Design files in text formats:
====
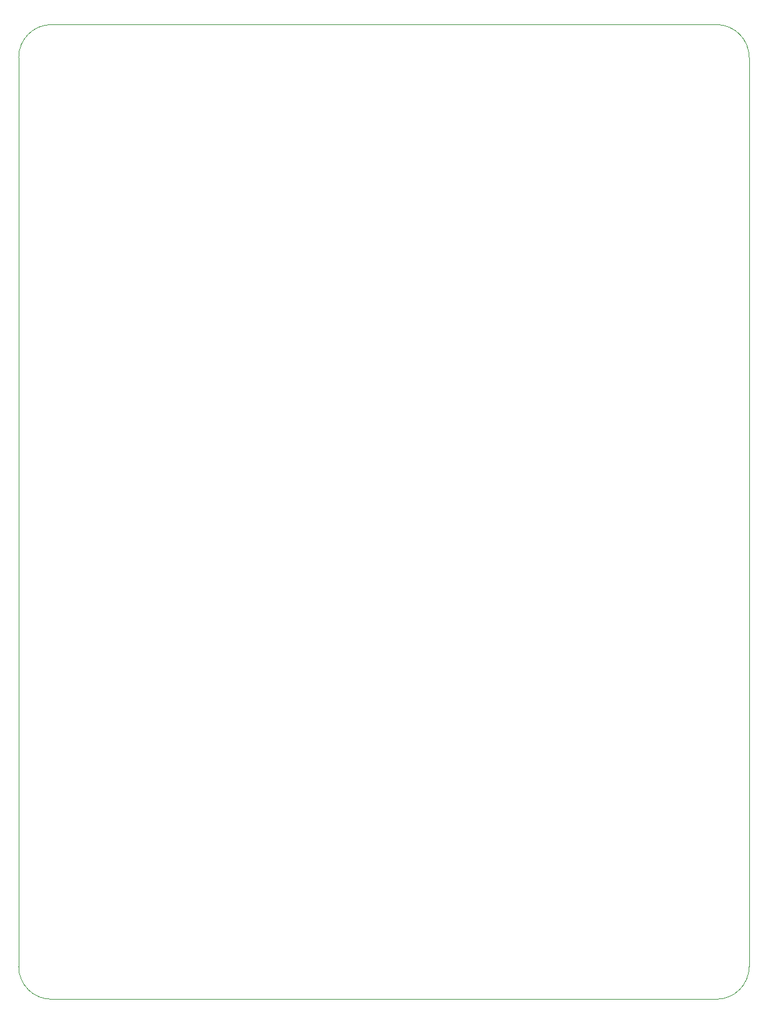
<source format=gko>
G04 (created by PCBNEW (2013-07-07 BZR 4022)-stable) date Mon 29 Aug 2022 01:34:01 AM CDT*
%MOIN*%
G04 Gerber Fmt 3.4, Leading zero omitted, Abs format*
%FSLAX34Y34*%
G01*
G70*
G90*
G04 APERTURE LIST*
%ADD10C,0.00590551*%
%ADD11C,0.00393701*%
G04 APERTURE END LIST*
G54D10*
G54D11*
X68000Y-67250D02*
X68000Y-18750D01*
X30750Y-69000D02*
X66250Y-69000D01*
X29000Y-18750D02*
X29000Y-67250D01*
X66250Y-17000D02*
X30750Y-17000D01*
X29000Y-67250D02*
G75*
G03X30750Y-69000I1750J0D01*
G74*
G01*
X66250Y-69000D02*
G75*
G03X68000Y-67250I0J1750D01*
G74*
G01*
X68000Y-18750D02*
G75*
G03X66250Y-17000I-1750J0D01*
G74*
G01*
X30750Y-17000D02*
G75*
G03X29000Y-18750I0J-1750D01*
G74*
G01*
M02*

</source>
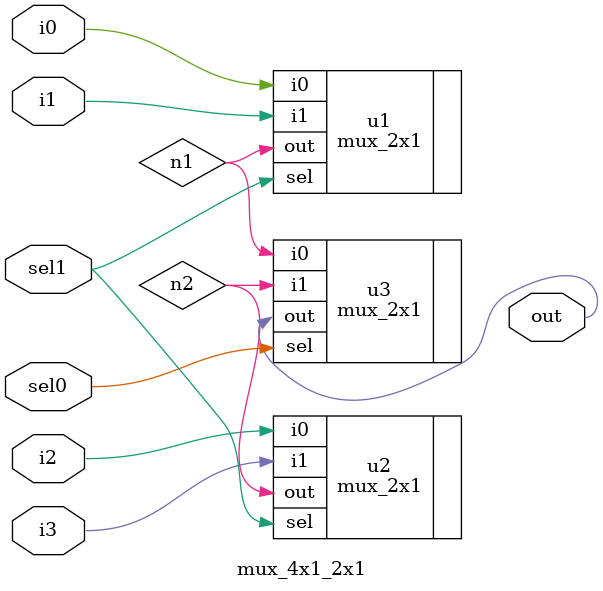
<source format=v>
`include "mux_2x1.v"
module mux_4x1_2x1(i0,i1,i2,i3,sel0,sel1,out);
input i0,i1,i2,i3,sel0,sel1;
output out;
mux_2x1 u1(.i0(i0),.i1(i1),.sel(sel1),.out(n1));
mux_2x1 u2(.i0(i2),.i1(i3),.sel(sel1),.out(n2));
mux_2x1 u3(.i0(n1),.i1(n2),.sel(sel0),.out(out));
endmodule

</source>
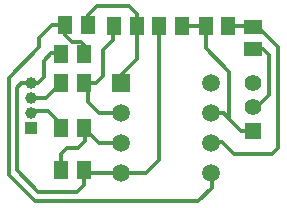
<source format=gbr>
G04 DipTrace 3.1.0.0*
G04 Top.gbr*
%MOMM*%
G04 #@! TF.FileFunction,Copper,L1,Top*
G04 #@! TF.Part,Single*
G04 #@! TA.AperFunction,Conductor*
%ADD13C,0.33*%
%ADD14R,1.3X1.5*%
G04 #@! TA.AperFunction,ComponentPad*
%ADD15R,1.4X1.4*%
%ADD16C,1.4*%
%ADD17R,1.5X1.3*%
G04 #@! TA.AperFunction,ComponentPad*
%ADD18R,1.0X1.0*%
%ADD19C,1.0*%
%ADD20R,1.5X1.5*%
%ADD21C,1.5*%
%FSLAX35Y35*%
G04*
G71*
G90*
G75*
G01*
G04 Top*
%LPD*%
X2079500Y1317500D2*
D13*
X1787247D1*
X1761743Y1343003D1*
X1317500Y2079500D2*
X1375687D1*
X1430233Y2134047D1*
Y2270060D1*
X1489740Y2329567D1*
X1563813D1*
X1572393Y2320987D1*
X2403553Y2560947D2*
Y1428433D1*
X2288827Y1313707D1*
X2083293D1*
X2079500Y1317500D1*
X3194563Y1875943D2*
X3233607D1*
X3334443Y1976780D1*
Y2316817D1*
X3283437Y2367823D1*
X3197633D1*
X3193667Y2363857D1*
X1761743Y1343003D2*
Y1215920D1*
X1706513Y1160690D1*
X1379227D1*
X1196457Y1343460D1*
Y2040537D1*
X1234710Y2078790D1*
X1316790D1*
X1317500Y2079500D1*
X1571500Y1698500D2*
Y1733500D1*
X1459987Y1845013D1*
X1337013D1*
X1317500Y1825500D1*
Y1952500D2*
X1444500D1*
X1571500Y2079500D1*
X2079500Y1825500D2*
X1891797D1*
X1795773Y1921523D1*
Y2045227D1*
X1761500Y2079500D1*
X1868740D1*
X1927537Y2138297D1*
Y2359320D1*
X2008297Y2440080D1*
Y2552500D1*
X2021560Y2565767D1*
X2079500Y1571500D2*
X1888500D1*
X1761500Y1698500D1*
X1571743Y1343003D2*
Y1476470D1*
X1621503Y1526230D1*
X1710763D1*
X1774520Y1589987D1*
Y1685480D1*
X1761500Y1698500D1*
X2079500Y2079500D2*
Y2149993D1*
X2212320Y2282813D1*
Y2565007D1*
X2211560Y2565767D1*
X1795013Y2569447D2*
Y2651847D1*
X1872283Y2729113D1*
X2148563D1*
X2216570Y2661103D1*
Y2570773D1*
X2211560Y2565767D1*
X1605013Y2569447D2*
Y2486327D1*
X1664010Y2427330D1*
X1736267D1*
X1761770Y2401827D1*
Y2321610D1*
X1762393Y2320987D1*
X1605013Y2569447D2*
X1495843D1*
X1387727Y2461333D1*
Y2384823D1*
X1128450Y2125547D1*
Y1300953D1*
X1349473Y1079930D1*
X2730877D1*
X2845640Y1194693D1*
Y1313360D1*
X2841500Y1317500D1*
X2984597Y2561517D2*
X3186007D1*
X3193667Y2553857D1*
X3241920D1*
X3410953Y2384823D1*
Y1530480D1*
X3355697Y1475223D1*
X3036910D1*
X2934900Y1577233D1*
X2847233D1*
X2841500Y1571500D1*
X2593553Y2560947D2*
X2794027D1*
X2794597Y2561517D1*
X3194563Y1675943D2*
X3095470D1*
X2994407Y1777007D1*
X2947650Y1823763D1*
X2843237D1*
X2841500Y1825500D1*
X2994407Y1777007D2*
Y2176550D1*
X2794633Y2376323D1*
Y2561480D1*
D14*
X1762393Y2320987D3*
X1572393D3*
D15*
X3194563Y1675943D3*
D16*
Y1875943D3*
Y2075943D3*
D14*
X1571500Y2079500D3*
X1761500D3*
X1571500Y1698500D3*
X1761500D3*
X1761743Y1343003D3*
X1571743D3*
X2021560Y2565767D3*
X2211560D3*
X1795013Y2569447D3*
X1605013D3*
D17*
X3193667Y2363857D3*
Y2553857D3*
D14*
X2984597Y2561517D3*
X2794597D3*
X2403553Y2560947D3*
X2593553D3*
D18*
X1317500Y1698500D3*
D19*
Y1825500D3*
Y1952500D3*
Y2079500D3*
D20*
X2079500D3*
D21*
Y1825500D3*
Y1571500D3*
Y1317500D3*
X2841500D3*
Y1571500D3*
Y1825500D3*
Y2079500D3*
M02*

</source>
====
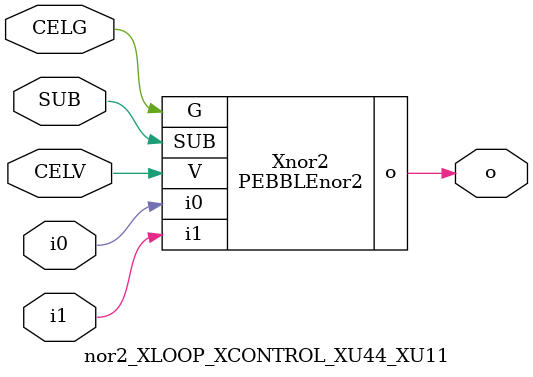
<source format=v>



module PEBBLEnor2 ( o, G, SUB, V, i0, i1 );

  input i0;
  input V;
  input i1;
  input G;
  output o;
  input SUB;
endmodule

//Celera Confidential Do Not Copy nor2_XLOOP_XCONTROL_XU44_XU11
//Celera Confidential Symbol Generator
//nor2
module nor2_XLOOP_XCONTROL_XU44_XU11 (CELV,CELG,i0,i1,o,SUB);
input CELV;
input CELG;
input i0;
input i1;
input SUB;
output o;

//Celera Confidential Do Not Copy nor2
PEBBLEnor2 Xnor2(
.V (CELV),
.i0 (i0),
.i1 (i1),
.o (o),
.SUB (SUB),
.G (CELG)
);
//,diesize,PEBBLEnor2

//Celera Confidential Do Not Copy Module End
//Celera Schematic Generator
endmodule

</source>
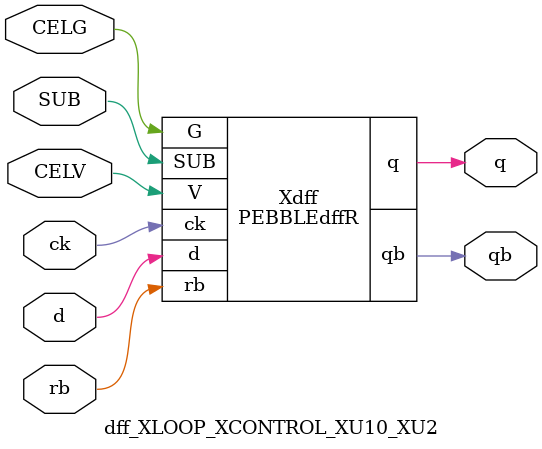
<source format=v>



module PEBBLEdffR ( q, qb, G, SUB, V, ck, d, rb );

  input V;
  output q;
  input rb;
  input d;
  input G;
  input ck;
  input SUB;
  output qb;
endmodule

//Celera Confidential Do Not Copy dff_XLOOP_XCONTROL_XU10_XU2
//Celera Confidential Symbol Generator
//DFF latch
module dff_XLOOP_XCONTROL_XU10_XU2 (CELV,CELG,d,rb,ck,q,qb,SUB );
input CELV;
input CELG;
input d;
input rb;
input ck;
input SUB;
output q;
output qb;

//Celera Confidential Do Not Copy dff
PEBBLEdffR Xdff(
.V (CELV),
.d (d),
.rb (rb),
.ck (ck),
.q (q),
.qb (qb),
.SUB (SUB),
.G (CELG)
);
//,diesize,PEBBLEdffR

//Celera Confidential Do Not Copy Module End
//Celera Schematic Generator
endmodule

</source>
====
◆ HOW TO COMPLETE THIS TASK
Search the entries for the string "Copy" and return each line where it turns up.

◆ OUTPUT OF THE EXERCISE
//Celera Confidential Do Not Copy nor2_XLOOP_XCONTROL_XU44_XU11
//Celera Confidential Do Not Copy nor2
//Celera Confidential Do Not Copy Module End
//Celera Confidential Do Not Copy dff_XLOOP_XCONTROL_XU10_XU2
//Celera Confidential Do Not Copy dff
//Celera Confidential Do Not Copy Module End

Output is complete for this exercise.